A reverse exorcism. This is what sold me on Anything for Jackson, a movie that delivers on that promise and then goes back for more. It easily justified the price of admission, which in this case equates to a subscription to the ever-growing horror streaming service Shudder.
An older couple, grandparents grieving the loss of their grandchild, kidnap a pregnant woman and perform a ritual that invites a demon with the power to bring back the dead boy. The boy, the titular Jackson, would basically reincarnate in the kidnapped woman’s unborn baby. Such power, though, invites more than just the demon, and this is where the movie truly digs into the question behind its title: what exactly constitutes ‘anything’?
Director Justin G. Dyck, working off a script by Keith Cooper, finds in this question the means to really test just how much horror one can cram into what’s essentially a very intimate portrayal of loss, denial, and the consequences of extreme measures. As such, a lot falls on the performances behind the grandparents themselves, played by Sheila McCarthy and Julian Richings. Thankfully, their work is just what the devil ordered to hold together this gleefully indulgent horror story.
McCarthy and Richings play the central couple with a sense of calm that’s on its last legs but also anxiously hinging on a satanic miracle that’ll make their lives mean something again. What comes out of this is a take on the classic “nice on the outside, psycho on in the inside” type of characterization that one thinks will drive most of the movie. But that’s only the beginning.
Dyck and Cooper pivot into darker territory quick and go down paths not usually travelled and McCarthy and Richings do an admirable job of adjusting to the nuances of the dark developments that come with the reverse exorcism. Their very grief transforms throughout, touching on regret, fear, and doubt as certain things start happening. There’s simply no substitute for great characters, and this movie proves it.
Anything for Jackson’s inspirations are easily recognizable on a surface level, with The Exorcist and Rosemary’s Baby springing to mind early on. While these movies do add a lot to the mix, they serve as a means to a different end. Whereas they take a more measured approach to their scares, slowly ramping up the horror and its frequency, Anything for Jackson goes from demon summoning straight into Hell on Earth as soon as the ritual is done.
Fans of 1970’s satanic panic movies will find a welcoming pull into grisly imagery here as the evil that was conjured sets in and invites horrors of its own. Dyck makes his mark with this turn of events. The hauntings are crafted with good old fashioned practical effects and smart camera tricks. They’re gruesome when they want to be to and suggestive when they need to, but never to the detriment of character development. The tension skyrockets as terrible things become the new normal. It created a very energetic sense of anxiety that fed on the relentlessness of the things that invited themselves in during the reverse exorcism.

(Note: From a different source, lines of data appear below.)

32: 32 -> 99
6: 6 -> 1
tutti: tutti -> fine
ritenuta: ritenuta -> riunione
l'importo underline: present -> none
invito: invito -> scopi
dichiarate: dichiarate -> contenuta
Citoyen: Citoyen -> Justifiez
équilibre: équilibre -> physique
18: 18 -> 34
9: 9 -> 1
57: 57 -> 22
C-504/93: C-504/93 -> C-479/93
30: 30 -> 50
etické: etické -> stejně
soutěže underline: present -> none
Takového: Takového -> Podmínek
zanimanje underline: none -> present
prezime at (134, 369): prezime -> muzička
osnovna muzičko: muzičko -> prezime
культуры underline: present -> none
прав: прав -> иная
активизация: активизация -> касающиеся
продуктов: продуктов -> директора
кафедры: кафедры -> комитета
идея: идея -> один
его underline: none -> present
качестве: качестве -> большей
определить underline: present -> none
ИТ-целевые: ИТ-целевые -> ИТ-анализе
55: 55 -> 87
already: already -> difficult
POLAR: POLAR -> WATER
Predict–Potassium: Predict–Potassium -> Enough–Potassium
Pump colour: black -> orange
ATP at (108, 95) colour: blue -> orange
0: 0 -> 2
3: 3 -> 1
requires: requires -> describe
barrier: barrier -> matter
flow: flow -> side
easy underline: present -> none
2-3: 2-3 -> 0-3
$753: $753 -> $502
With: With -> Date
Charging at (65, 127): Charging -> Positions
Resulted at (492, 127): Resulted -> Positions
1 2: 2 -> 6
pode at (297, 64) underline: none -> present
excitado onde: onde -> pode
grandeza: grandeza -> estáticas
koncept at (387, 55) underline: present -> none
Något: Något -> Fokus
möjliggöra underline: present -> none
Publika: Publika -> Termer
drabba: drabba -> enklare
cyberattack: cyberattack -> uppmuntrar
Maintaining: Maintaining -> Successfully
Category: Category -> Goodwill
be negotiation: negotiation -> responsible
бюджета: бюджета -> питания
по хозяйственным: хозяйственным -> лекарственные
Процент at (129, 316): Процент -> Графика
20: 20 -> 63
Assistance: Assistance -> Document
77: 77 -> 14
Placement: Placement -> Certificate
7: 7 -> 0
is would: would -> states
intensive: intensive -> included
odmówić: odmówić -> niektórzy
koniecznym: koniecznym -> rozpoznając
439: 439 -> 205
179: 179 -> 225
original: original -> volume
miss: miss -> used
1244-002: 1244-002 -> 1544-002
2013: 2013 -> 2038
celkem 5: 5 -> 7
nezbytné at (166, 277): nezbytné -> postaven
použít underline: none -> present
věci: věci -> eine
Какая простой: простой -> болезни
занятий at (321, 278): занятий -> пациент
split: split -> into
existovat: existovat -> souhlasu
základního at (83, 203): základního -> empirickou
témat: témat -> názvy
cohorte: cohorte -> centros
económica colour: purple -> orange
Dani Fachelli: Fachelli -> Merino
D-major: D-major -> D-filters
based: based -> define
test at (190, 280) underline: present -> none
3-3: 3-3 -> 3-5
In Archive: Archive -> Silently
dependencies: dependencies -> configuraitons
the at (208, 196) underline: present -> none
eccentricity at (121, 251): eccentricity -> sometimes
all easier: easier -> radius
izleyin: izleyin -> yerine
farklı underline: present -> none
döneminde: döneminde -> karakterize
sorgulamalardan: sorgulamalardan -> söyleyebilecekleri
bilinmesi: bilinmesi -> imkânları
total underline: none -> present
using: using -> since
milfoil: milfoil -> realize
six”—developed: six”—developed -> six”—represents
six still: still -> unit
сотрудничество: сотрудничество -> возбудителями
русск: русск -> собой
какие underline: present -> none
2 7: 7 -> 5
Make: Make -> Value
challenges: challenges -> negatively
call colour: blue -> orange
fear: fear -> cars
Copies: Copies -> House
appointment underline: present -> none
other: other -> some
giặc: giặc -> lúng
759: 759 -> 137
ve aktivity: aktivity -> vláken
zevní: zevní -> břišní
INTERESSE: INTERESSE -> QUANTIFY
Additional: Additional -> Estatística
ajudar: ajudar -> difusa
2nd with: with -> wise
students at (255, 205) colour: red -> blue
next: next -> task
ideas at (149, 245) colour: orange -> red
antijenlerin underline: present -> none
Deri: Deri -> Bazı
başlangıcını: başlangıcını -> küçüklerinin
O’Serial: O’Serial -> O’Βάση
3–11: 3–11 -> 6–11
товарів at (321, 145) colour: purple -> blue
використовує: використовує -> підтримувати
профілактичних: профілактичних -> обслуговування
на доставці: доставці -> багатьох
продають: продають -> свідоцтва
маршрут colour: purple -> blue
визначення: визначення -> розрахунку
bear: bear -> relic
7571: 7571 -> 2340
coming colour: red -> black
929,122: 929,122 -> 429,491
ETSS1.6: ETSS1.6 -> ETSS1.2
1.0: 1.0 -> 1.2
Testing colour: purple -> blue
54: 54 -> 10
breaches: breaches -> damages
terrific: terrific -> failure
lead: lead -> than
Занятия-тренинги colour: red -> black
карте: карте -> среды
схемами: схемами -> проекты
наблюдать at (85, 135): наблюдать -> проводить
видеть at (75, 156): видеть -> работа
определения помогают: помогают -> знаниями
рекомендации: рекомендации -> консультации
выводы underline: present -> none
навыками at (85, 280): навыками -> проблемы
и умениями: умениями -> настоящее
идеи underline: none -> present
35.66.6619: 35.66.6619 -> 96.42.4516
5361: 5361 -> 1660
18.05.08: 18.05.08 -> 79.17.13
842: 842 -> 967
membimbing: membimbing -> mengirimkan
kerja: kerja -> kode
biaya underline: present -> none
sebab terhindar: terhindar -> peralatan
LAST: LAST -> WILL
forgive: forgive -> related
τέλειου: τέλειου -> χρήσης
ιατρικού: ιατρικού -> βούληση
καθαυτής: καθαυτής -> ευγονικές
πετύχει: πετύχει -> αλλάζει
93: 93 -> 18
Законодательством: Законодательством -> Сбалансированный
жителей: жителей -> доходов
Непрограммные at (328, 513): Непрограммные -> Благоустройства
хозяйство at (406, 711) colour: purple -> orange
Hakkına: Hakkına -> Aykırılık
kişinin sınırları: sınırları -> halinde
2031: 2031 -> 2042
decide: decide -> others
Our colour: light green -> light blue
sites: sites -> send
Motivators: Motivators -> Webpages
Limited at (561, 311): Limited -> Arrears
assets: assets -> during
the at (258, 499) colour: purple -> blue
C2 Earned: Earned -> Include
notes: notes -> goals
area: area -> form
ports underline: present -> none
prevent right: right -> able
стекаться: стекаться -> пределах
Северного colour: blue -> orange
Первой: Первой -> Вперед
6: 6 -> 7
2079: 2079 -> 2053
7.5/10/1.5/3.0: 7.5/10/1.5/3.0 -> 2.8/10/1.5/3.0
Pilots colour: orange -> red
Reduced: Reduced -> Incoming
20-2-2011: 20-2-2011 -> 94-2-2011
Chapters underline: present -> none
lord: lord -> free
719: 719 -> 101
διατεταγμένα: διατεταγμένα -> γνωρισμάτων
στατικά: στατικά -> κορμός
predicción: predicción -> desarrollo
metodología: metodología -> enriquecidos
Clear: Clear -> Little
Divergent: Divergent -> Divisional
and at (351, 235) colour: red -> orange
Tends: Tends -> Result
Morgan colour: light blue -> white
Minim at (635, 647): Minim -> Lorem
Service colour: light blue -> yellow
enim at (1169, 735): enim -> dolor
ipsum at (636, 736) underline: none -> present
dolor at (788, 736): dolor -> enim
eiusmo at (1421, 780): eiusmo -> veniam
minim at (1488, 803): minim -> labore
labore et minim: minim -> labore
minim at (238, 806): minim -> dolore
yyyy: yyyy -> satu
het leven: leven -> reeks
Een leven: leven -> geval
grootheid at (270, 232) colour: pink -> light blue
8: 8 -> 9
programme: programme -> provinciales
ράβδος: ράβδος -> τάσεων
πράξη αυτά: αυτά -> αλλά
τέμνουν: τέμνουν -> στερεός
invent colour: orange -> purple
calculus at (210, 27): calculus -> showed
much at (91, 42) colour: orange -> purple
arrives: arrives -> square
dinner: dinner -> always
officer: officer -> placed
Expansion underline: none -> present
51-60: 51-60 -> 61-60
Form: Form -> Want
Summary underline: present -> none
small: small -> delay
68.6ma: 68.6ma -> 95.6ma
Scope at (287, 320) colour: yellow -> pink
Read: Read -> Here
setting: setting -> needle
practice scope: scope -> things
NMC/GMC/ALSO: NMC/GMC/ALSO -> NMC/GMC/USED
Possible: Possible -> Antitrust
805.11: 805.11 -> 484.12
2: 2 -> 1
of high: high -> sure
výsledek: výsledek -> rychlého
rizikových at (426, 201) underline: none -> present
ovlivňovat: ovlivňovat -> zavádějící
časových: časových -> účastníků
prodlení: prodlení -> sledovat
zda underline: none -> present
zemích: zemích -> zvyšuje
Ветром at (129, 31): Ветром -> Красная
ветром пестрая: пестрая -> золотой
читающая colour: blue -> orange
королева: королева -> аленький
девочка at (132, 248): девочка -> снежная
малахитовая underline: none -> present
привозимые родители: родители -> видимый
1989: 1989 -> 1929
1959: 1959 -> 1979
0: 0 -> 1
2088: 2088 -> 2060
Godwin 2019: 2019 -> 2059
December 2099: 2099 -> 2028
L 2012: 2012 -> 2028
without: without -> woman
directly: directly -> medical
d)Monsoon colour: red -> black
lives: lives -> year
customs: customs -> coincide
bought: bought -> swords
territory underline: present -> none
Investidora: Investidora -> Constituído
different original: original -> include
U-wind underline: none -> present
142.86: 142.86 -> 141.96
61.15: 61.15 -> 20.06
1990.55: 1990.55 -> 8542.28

It’s not common to see a horror movie show so much without sacrificing the scare factor that comes from keeping everything as ambiguous as possible. Dyck and the whole cast seemed to be aware of this and so managed to get the most out of the hell that’s taken residence in the grandparents’ house, especially as things get more and more sinister. Nothing felt gratuitous either. Each scary sequence adds to story development, be it in terms of character or the rich lore behind the ritual that brings forth the demon.
In spite of all that, the movie manages not to feel overwhelming or oppressive. Much of this is owed to it being quite funny in parts, although its more comedic aspects are still pretty dark and not insistent enough to take it into horror/comedy territory. In any case, I found the balance between the two a bit uneven, as if the people behind the movie weren’t entirely sure if they wanted to lean more or lean less into it being a horror/comedy. As it stands, horror comes out on top.
Anything for Jackson makes no excuses and wastes not a single second setting up the house of horrors the story sets out to be from the beginning. But make no mistake, this proverbial house has a solid foundation that’s sturdy enough to support everything that’s thrown at it. It’s smart horror design, of the kind we definitely need more of.